Legislative Council - Fifty-First Parliament, Third Session (51-3)
2009-10-13 Daily Xml

Contents

SERIOUS AND ORGANISED CRIME (UNEXPLAINED WEALTH) BILL

Second Reading

Adjourned debate on second reading.

(Continued from 23 September 2009. Page 3354.)

The Hon. DAVID WINDERLICH (17:50): This bill aims to financially punish people who cannot be proven to be directly involved in criminal ventures and are suspected of having received the proceeds of wealth obtained through illegal activities. The bill creates unexplained wealth orders for unexplained reasons.

Like the Serious and Organised Crime (Control) Act 2008, the Hydroponics Industry Control Bill 2009 and the Second-hand Goods Bill 2009, the legislation makes use of criminal intelligence to put so-called evidence beyond scrutiny. Again, like the other pieces of legislation mentioned previously, the burden of proof rests on the accused, requiring the defendants to prove their innocence by furnishing records that prove the assets in question were obtained legally. The presumption of innocence has been abandoned from yet another of the government's laws.

At the briefing on the bill it was made clear that this legislation is designed to target those people who the police suspect may have been involved in criminal activity but have no evidence to show this or way to prove involvement. That is worth repeating because it would have been a radical idea just a couple of years ago: this bill is designed to target people where there is no proof that they are guilty.

Essentially, the bill aims to penalise people on the basis of little more than suspicion protected by security provisions—a sort of double jeopardy where the evidence behind the suspicion cannot even be probed. The bill creates unexplained wealth orders for unexplained reasons. This is yet another bill that puts the onus of proving innocence on the defendant and seeks to make the job of police easier at the expense of justice. The bill raises a number of serious questions. If a person who the police suspect to have acquired illegal wealth is caught under this provision, the natural response would be for the person to sell the illegal assets to pay the penalties, creating liquid capital from the proceeds of the crime that ended up in the public coffers.

This is, in fact, the intention of the bill: to cripple suspected criminals through financial penalties and, if applied correctly, the government will be directly benefiting from the proceeds of crime. It is a bit like the role of smoking taxes in health promotion grabs.

The bill is also retrospective, undermining another established principle of legislation. Further, the government is claiming that the proceeds collected by the program will go to the Victims of Crime Fund yet, before it is deposited here, costs for implementing this legislation and the Serious and Organised Crime (Control) Act are to be deducted. It is a unique proposition almost to have self-funding criminal justice initiatives. I guess that increases the incentive to issue these orders.
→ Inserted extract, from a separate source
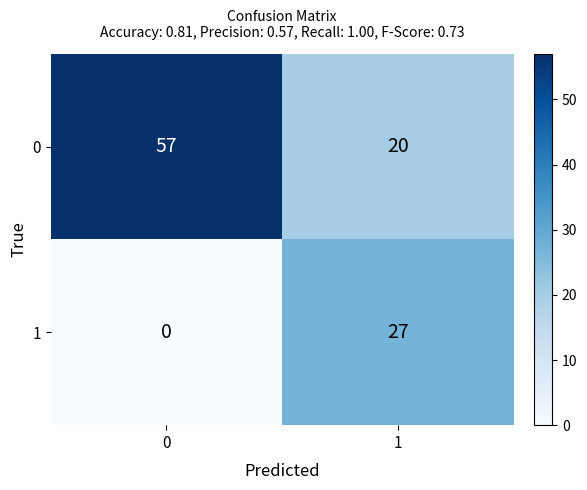

What is the total value across all series at 0?

57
I am extremely sceptical about just how much will find its way into the fund and how much will end up as a revenue raiser for SAPOL. We are now heading towards a state where a person's wealth can be confiscated. They can be banned from practising their profession or banned from seeing close friends, family and associates, all on the basis of a control order which was granted on secret evidence and which they had no chance to refute. We are headed towards a society that replaces facts with suspicion, rehabilitation with punishment and justice with expediency and revenue raising.
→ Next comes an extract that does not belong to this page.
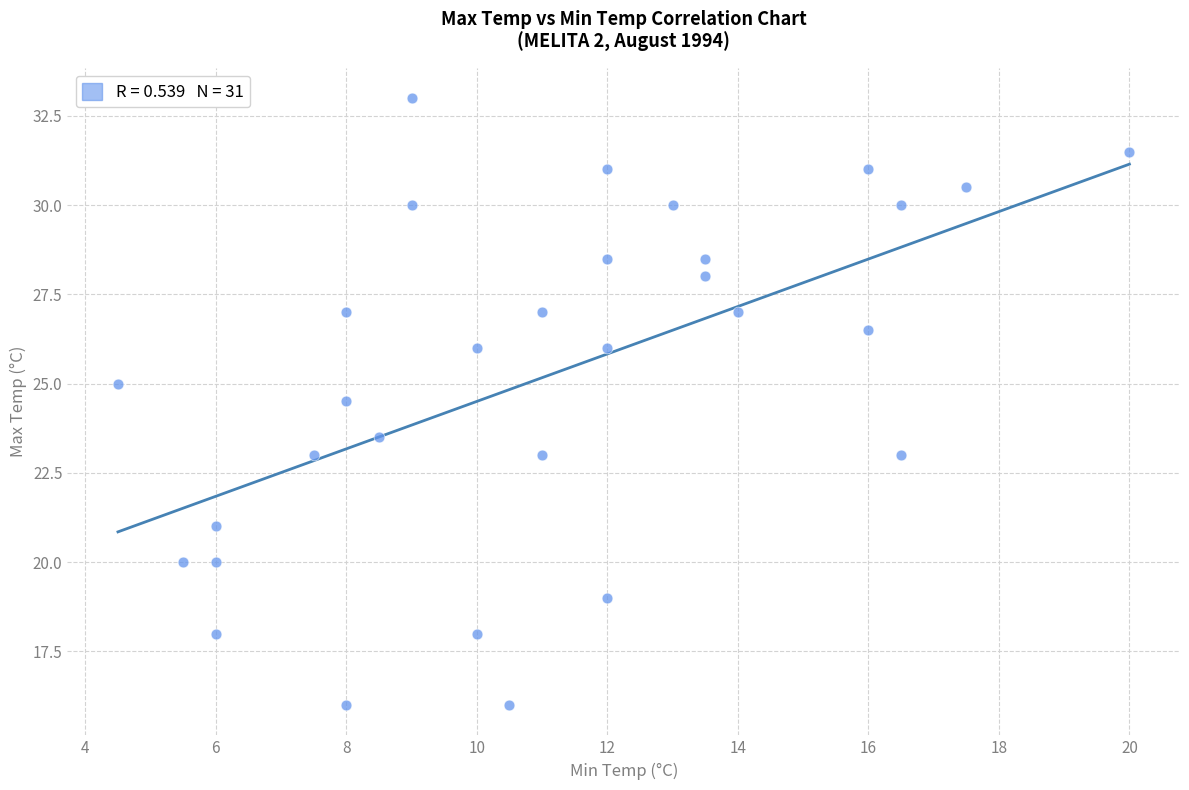

What is the range of Y values (max minus min)?

17.0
The bill creates unexplained wealth orders for unexplained reasons. We are headed towards a state that demonises subcultures through extreme generalisations that punish for publicity rather than long-term dispute resolution. Our legislation opens the way towards the marginalisation of minorities and puts few balances and checks on the increasing powers of the police and the minister.

It is also interesting in the context of the government moving this way and, generally, the opposition supporting it. The government moving this way is vehemently against an ICAC, which would introduce some sort of check on the use of such powers. I will be opposing this bill because of the numerous civil rights breaches it contains and its complete disregard for justice.

Debate adjourned on motion of Hon. J.M. Gazzola.